What the task asks: The exercise calls for every entry that follows to be repeated exactly.

Records from a data collection:
------------------------------------------------

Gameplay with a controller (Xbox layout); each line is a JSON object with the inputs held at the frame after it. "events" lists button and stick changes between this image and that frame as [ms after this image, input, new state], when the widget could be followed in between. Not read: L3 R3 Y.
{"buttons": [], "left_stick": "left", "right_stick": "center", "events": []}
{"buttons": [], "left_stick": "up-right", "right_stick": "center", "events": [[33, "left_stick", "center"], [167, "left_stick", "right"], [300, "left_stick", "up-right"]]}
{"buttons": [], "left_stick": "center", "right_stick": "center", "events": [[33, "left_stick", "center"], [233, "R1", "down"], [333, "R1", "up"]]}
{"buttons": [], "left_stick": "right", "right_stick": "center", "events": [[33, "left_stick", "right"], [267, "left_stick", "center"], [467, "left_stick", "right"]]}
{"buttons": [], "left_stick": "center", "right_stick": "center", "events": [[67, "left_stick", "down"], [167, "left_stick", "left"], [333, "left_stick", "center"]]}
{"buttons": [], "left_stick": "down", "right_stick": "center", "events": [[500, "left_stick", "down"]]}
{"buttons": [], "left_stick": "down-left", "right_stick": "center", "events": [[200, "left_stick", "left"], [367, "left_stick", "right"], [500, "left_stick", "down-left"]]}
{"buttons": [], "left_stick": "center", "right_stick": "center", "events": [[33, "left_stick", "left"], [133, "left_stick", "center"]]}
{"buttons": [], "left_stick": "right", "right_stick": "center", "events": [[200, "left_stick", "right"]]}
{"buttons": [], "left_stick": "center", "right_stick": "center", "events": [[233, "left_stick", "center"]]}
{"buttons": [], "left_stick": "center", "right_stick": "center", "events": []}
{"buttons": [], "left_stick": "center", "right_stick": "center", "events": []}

------------------------------------------------

Result of the task:
Gameplay with a controller (Xbox layout); each line is a JSON object with the inputs held at the frame after it. "events" lists button and stick changes between this image and that frame as [ms after this image, input, new state], when the widget could be followed in between. Not read: L3 R3 Y.
{"buttons": [], "left_stick": "left", "right_stick": "center", "events": []}
{"buttons": [], "left_stick": "up-right", "right_stick": "center", "events": [[33, "left_stick", "center"], [167, "left_stick", "right"], [300, "left_stick", "up-right"]]}
{"buttons": [], "left_stick": "center", "right_stick": "center", "events": [[33, "left_stick", "center"], [233, "R1", "down"], [333, "R1", "up"]]}
{"buttons": [], "left_stick": "right", "right_stick": "center", "events": [[33, "left_stick", "right"], [267, "left_stick", "center"], [467, "left_stick", "right"]]}
{"buttons": [], "left_stick": "center", "right_stick": "center", "events": [[67, "left_stick", "down"], [167, "left_stick", "left"], [333, "left_stick", "center"]]}
{"buttons": [], "left_stick": "down", "right_stick": "center", "events": [[500, "left_stick", "down"]]}
{"buttons": [], "left_stick": "down-left", "right_stick": "center", "events": [[200, "left_stick", "left"], [367, "left_stick", "right"], [500, "left_stick", "down-left"]]}
{"buttons": [], "left_stick": "center", "right_stick": "center", "events": [[33, "left_stick", "left"], [133, "left_stick", "center"]]}
{"buttons": [], "left_stick": "right", "right_stick": "center", "events": [[200, "left_stick", "right"]]}
{"buttons": [], "left_stick": "center", "right_stick": "center", "events": [[233, "left_stick", "center"]]}
{"buttons": [], "left_stick": "center", "right_stick": "center", "events": []}
{"buttons": [], "left_stick": "center", "right_stick": "center", "events": []}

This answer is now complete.